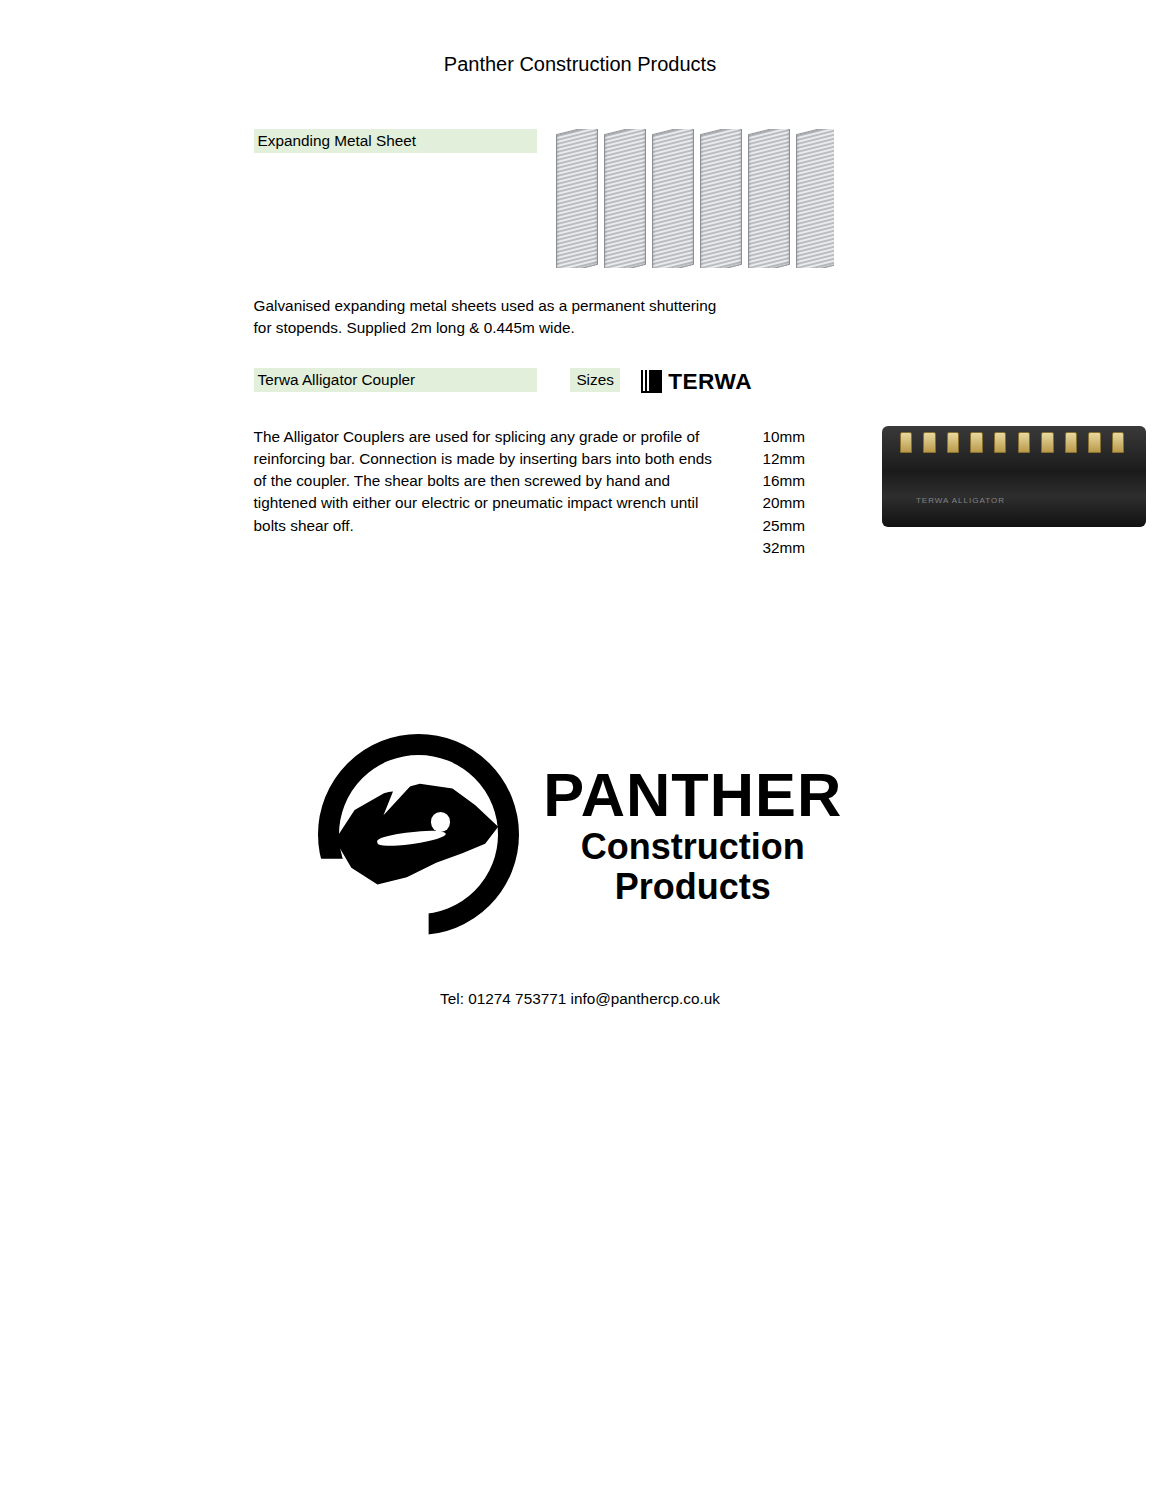Panther Construction Products
Expanding Metal Sheet
Galvanised expanding metal sheets used as a permanent shuttering for stopends. Supplied 2m long & 0.445m wide.
Terwa Alligator Coupler
Sizes
TERWA
The Alligator Couplers are used for splicing any grade or profile of reinforcing bar. Connection is made by inserting bars into both ends of the coupler. The shear bolts are then screwed by hand and tightened with either our electric or pneumatic impact wrench until bolts shear off.
10mm
12mm
16mm
20mm
25mm
32mm
TERWA ALLIGATOR
PANTHER
Construction
Products
Tel: 01274 753771 info@panthercp.co.uk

**What is expected**
Verbatim copy without images: write the records above out in full.

**Answer to the exercise**
Panther Construction Products
Expanding Metal Sheet
Galvanised expanding metal sheets used as a permanent shuttering for stopends. Supplied 2m long & 0.445m wide.
Terwa Alligator Coupler
Sizes
TERWA
The Alligator Couplers are used for splicing any grade or profile of reinforcing bar. Connection is made by inserting bars into both ends of the coupler. The shear bolts are then screwed by hand and tightened with either our electric or pneumatic impact wrench until bolts shear off.
10mm
12mm
16mm
20mm
25mm
32mm
TERWA ALLIGATOR
PANTHER
Construction
Products
Tel: 01274 753771 info@panthercp.co.uk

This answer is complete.